[Provided records — start]
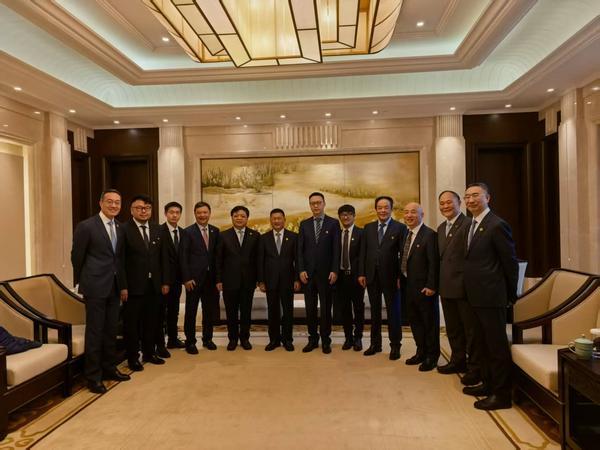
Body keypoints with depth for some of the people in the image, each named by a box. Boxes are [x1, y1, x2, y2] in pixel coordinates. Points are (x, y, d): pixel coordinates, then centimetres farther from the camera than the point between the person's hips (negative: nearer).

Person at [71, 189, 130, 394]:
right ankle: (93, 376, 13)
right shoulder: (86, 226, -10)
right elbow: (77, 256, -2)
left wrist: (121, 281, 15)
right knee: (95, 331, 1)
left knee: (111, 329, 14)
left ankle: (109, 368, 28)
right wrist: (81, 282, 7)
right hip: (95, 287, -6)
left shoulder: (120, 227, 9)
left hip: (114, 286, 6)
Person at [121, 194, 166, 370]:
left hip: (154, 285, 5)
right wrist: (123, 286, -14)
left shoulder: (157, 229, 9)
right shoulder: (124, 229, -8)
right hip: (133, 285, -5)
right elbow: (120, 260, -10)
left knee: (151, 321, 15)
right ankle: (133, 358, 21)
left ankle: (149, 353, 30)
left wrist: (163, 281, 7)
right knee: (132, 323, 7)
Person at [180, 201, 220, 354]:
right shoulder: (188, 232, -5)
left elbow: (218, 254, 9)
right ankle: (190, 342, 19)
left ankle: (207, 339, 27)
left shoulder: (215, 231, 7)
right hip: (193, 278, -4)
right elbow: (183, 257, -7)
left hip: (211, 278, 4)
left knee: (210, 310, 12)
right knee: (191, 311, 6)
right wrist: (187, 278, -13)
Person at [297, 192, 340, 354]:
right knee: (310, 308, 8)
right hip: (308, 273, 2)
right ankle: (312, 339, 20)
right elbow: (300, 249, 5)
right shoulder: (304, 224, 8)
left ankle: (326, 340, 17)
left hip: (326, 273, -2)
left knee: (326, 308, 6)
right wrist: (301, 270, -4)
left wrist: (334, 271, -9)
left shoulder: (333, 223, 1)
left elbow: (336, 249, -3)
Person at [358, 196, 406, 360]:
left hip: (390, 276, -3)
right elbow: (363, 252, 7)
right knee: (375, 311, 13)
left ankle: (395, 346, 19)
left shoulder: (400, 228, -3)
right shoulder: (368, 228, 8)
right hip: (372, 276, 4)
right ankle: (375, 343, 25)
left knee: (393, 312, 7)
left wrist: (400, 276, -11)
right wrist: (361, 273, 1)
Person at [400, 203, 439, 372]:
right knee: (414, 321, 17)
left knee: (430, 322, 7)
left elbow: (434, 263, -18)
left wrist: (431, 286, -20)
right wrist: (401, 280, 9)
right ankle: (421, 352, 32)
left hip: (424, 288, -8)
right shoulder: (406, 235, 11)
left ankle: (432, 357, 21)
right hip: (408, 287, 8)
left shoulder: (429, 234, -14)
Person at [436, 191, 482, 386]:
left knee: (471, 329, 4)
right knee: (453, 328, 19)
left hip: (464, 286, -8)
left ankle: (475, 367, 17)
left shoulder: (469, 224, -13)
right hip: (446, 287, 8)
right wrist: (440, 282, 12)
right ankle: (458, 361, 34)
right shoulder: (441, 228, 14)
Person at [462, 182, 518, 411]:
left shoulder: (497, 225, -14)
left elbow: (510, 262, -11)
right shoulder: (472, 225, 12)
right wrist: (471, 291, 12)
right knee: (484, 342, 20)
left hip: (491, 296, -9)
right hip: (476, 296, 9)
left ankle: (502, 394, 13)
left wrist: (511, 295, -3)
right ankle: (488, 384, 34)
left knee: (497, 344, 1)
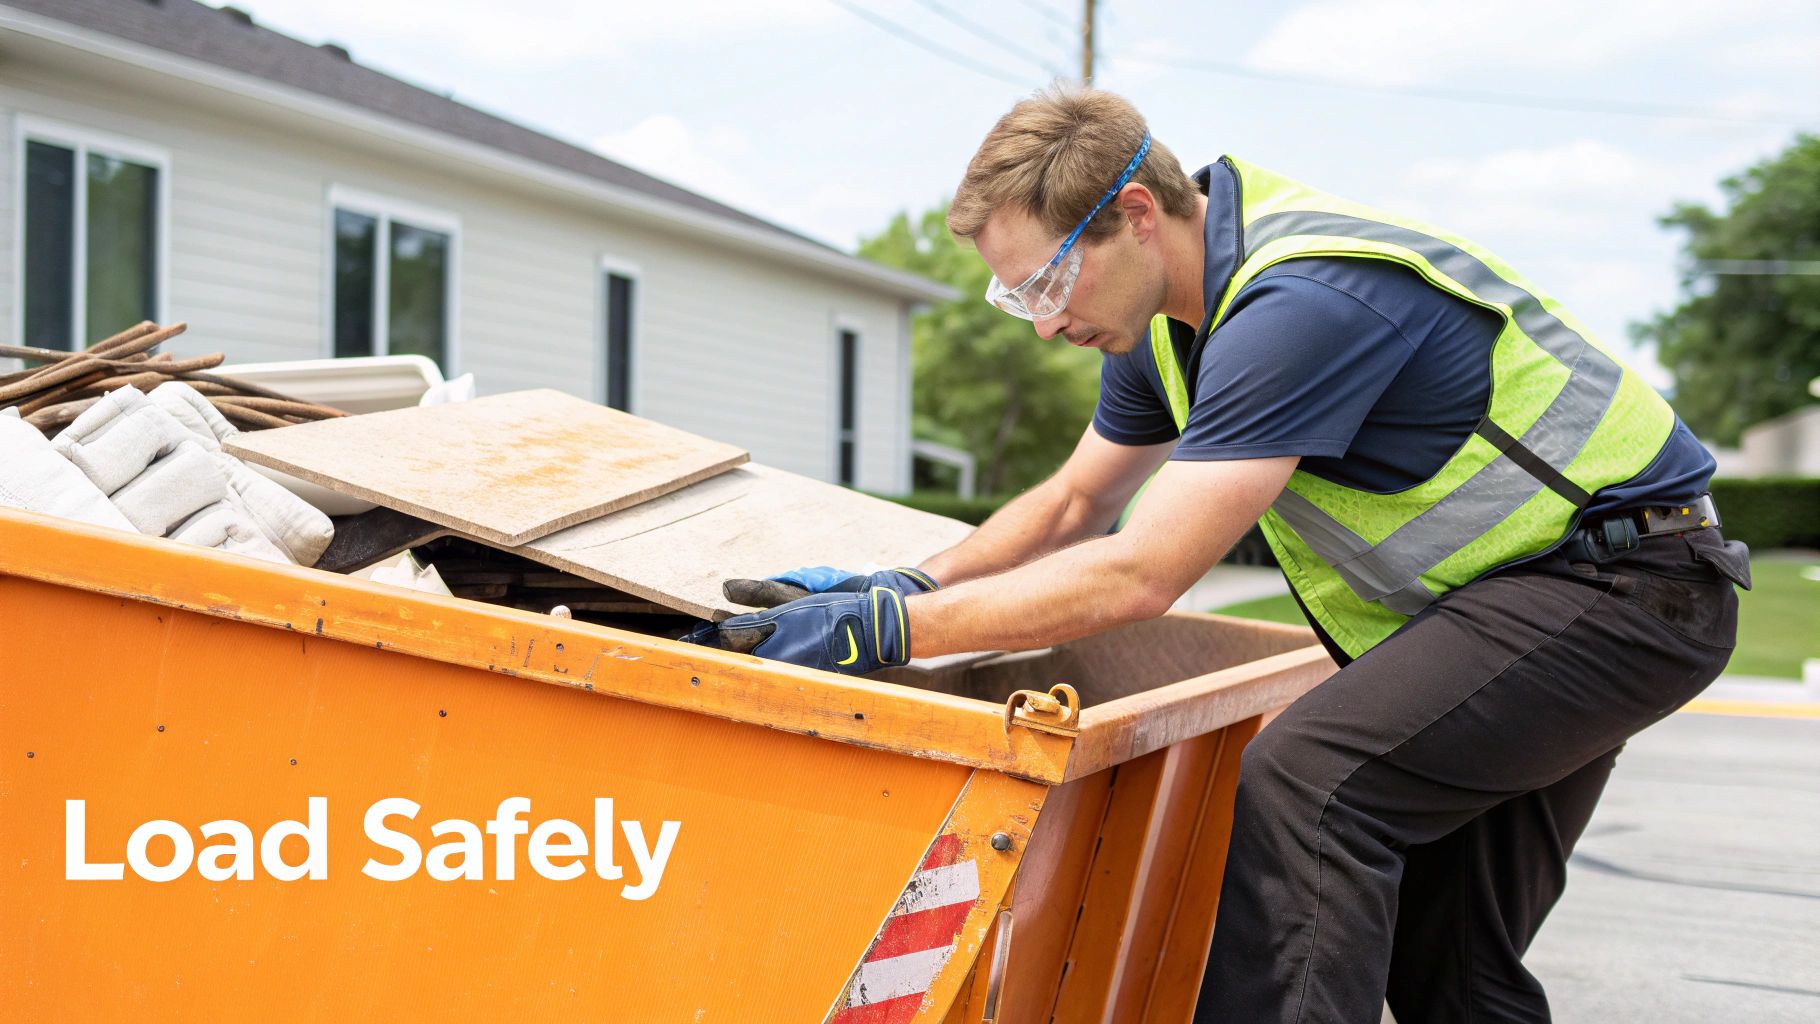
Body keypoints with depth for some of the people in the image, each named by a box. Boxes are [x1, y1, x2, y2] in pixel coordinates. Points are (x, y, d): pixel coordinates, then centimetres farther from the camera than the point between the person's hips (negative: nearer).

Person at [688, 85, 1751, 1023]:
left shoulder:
[Provided records — finish]
[Provided records — start]
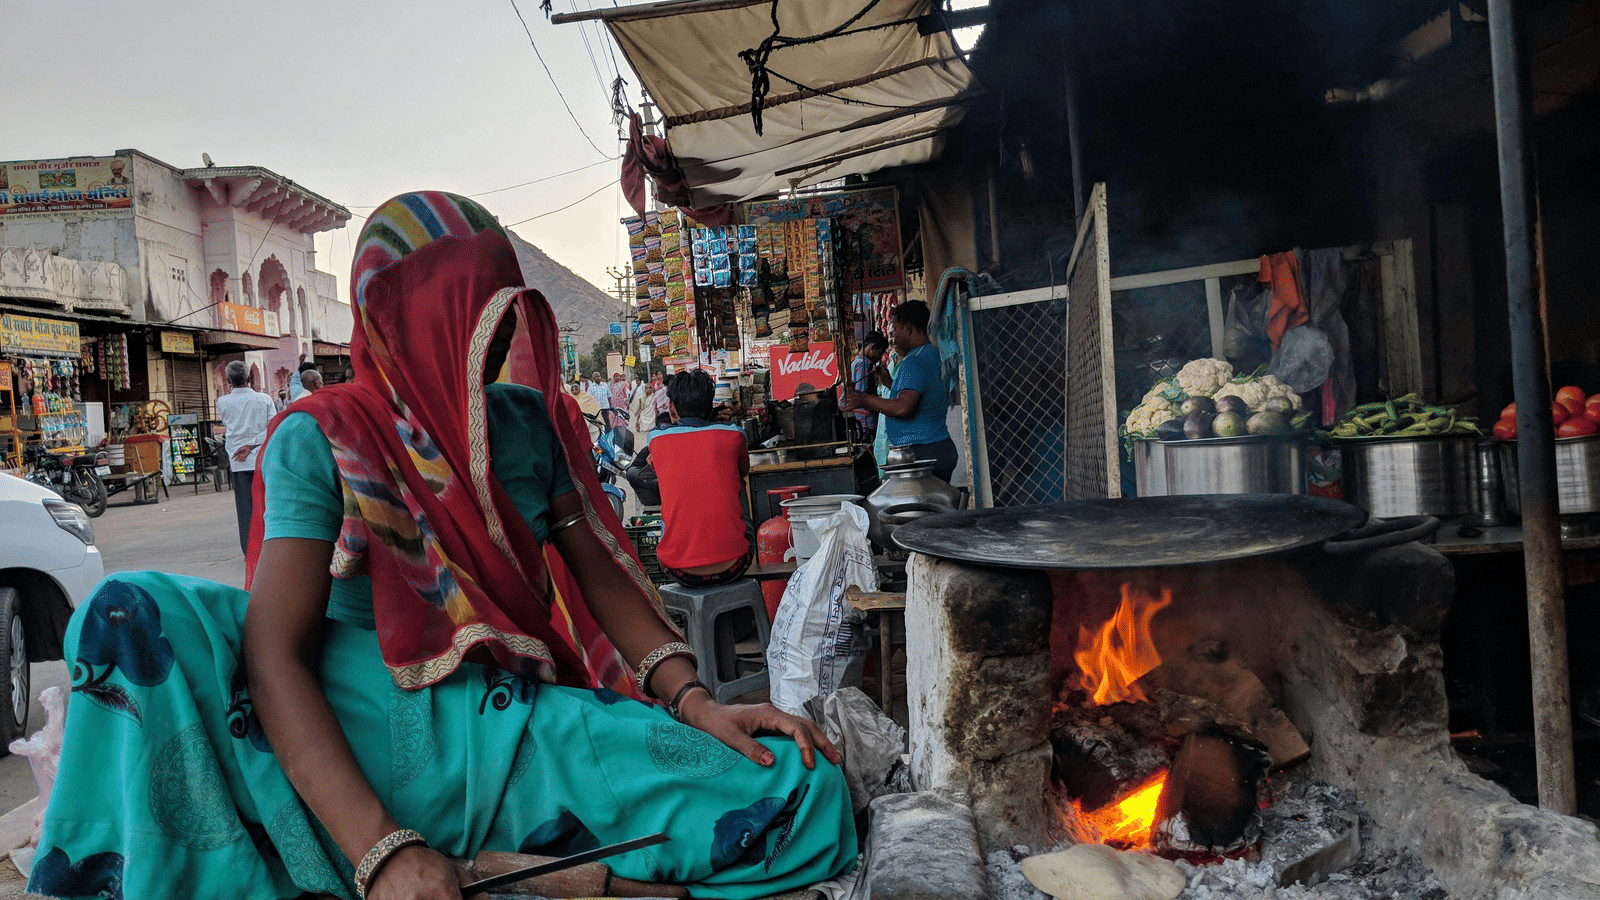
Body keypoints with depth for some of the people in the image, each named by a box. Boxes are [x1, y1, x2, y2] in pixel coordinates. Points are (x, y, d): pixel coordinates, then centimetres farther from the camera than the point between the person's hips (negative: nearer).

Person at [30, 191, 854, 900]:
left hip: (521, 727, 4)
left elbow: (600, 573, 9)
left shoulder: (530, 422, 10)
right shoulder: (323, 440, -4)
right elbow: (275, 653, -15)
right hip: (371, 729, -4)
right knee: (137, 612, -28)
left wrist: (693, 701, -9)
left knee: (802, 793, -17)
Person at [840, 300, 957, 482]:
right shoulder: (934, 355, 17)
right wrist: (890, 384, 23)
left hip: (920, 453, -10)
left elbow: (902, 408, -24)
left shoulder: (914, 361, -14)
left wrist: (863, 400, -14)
[Provided records — finish]
(Instructions to follow):
Rewrite the material above as a numbered list, from the line with "right knee: (375, 311, 13)" to the line with "left knee: (497, 344, 1)", both included, and skip any blank lines. Include only those lines.

(Answer to the problem):
1. right knee: (375, 311, 13)
2. left ankle: (395, 346, 19)
3. left shoulder: (400, 228, -3)
4. right shoulder: (368, 228, 8)
5. right hip: (372, 276, 4)
6. right ankle: (375, 343, 25)
7. left knee: (393, 312, 7)
8. left wrist: (400, 276, -11)
9. right wrist: (361, 273, 1)
10. Person at [400, 203, 439, 372]:
11. right knee: (414, 321, 17)
12. left knee: (430, 322, 7)
13. left elbow: (434, 263, -18)
14. left wrist: (431, 286, -20)
15. right wrist: (401, 280, 9)
16. right ankle: (421, 352, 32)
17. left hip: (424, 288, -8)
18. right shoulder: (406, 235, 11)
19. left ankle: (432, 357, 21)
20. right hip: (408, 287, 8)
21. left shoulder: (429, 234, -14)
22. Person at [436, 191, 482, 386]:
23. left knee: (471, 329, 4)
24. right knee: (453, 328, 19)
25. left hip: (464, 286, -8)
26. left ankle: (475, 367, 17)
27. left shoulder: (469, 224, -13)
28. right hip: (446, 287, 8)
29. right wrist: (440, 282, 12)
30. right ankle: (458, 361, 34)
31. right shoulder: (441, 228, 14)
32. Person at [462, 182, 518, 411]:
33. left shoulder: (497, 225, -14)
34. left elbow: (510, 262, -11)
35. right shoulder: (472, 225, 12)
36. right wrist: (471, 291, 12)
37. right knee: (484, 342, 20)
38. left hip: (491, 296, -9)
39. right hip: (476, 296, 9)
40. left ankle: (502, 394, 13)
41. left wrist: (511, 295, -3)
42. right ankle: (488, 384, 34)
43. left knee: (497, 344, 1)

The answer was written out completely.